## WHAT THIS EXERCISE ASKS
**1.** Answer these from the Brisbane passage, one line each:
(a) To whom did Brisbane report Goulburn's conduct in 1824?
(b) Where was the first properly-equipped Australian observatory built?
(c) Which comet did Rümker rediscover in 1822?
**2.** Carry the Brisbane passage forward, starting after its final sentence.

## PASSAGE SHOWN
+--

Brisbane discovered that Goulburn, the colonial secretary, had been withholding documents from him and answering some without reference to the governor, and in 1824 reported his conduct to Lord Bathurst. In reply, Bathurst recalled both the governor and the colonial secretary in dispatches dated 29 December 1824.

Astronomer

Brisbane was a keen astronomer throughout his career. He had an observatory built at his ancestral home in 1808. From this observatory he was able to contribute to the advances in navigation which took place over the next hundred years. He took telescopes, books and two astronomical assistants, Carl Ludwig Christian Rümker and James Dunlop to New South Wales with him. On arrival he had the first properly-equipped Australian observatory built at Parramatta while waiting for his predecessor, Governor Macquarie to complete his final arrangements.

The Parramatta observatory recorded stars of the southern hemisphere, the first detailed observations from the continent. Its major contribution was Rümker's rediscovery of Encke's comet in 1822. Brisbane left his equipment and books in the colony when he returned to Scotland. Remnants of this collection survive in the Sydney Observatory.

+--

## SOURCE EXCERPT
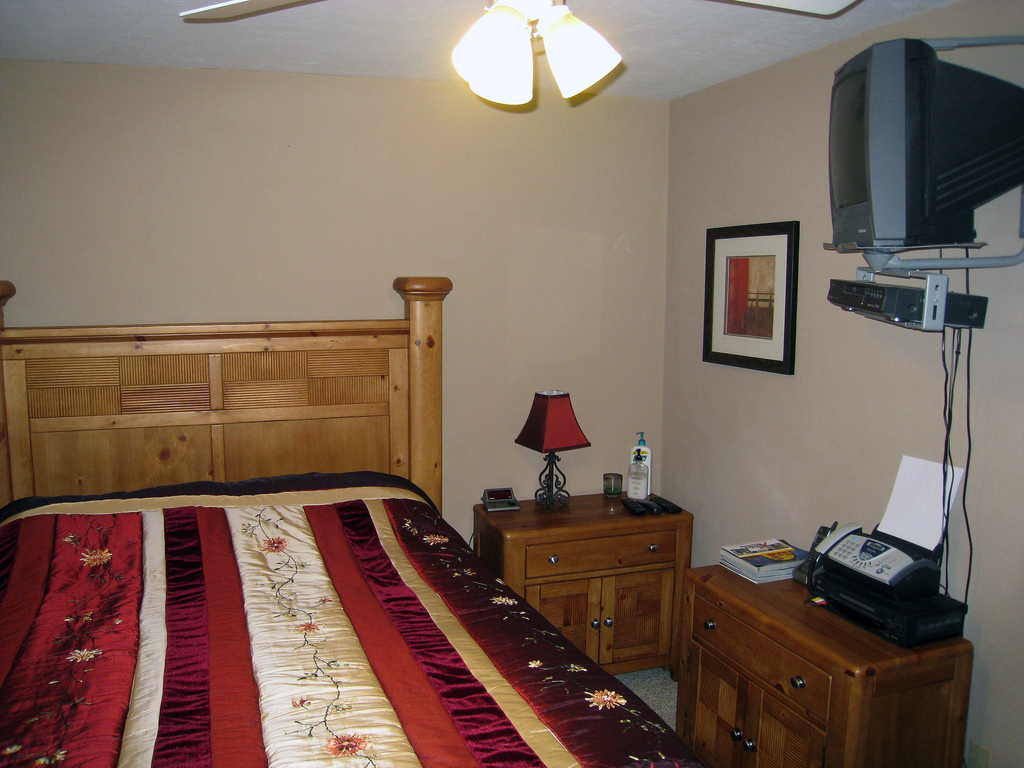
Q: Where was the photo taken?
A: In the bedroom.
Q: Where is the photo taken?
A: In a bedroom.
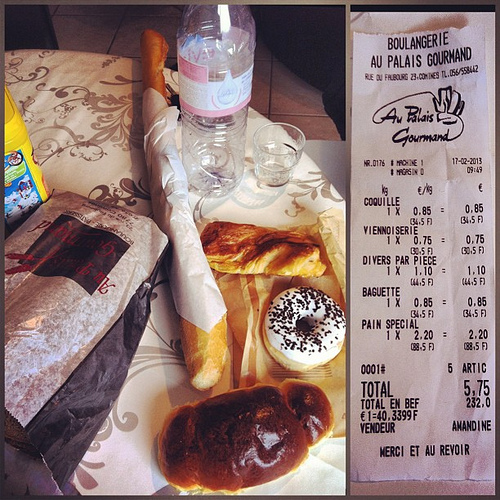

+--

## RESPONSES FOR EACH TASK
**1.**
(a) Lord Bathurst
(b) At Parramatta
(c) Encke's comet

**2.**
Later years
Brisbane left Sydney in December 1825 and returned to Scotland. In 1826 he was made colonel of the 34th (Cumberland) Regiment of Foot. He added the name of Makdougall before Brisbane, and settled down to the life of a country gentleman and took interest in science, his estate, and his regiment. He was elected president of the Royal Society of Edinburgh (1832) following the death of Sir Walter Scott, and in 1836 he was created a baronet. In the same year he was offered the command of the troops stationed in Canada and two years later the chief command in India, but declined both. He continued his astronomical researches, and did valuable work.

He was the first patron of science in Australia, and as such was eulogised by Sir John Herschel when he presented Brisbane with the gold medal of the Royal Astronomical Society in 1828. Oxford and Cambridge universities gave him the honorary degree of DCL, and he was elected a fellow of the Royal Societies of both London and Edinburgh. He was created Knight Commander of the Order of the Bath in 1814 and Knight Grand Cross of the Order of the Bath in 1837.

In 1828, he won the Gold Medal of the Royal Astronomical Society. He published The Brisbane Catalogue of 7,385 stars of the Southern Hemisphere in 1835. The Observatory was used until 1855.

When Brisbane returned to Scotland he continued his studies and built a further observatory on his wife's estate, Makerstoun, near Kelso in the Borders. He was a member of the Royal Society of Edinburgh and received its Keith Medal in 1848. In 1833 he acted as president of the British Association for the Advancement of Science. He founded a gold medal for the encouragement of scientific research to be awarded by the Royal Society of Edinburgh.

Brisbane died on 27 January 1860 in Largs. His four children predeceased him. He is buried in the Brisbane Aisle Vault, which is in the small kirkyard next to the remains of Largs Old Kirk (known as Skelmorlie Aisle).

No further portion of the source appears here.